=== Activity ===
Copy every item below word for word, leaving out the pictures.

** Opening Dataset content block **

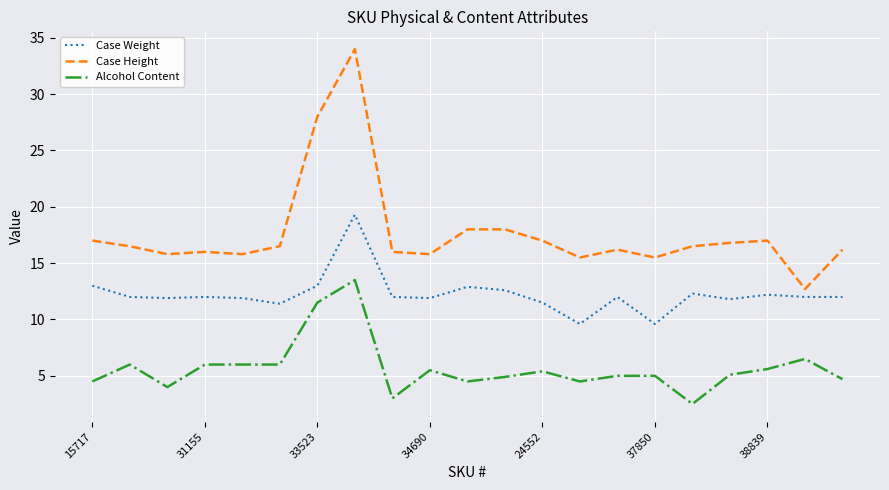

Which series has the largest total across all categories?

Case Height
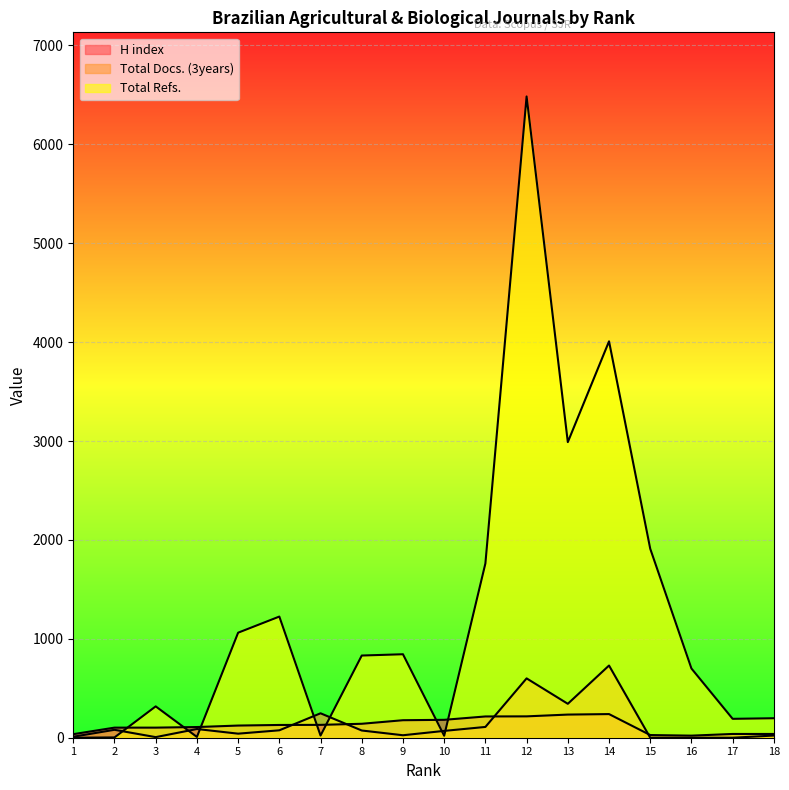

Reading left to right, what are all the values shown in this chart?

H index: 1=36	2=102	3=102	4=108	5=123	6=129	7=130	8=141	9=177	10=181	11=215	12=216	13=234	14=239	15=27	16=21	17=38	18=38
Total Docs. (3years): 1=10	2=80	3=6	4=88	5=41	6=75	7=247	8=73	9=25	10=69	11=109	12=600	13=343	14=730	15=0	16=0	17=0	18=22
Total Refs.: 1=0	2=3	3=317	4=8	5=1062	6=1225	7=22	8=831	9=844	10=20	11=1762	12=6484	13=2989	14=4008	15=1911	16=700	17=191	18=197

** Closing Dataset content block **

=== Result of this task ===
Which series has the largest total across all categories?

Case Height

Reading left to right, what are all the values shown in this chart?

H index: 1=36	2=102	3=102	4=108	5=123	6=129	7=130	8=141	9=177	10=181	11=215	12=216	13=234	14=239	15=27	16=21	17=38	18=38
Total Docs. (3years): 1=10	2=80	3=6	4=88	5=41	6=75	7=247	8=73	9=25	10=69	11=109	12=600	13=343	14=730	15=0	16=0	17=0	18=22
Total Refs.: 1=0	2=3	3=317	4=8	5=1062	6=1225	7=22	8=831	9=844	10=20	11=1762	12=6484	13=2989	14=4008	15=1911	16=700	17=191	18=197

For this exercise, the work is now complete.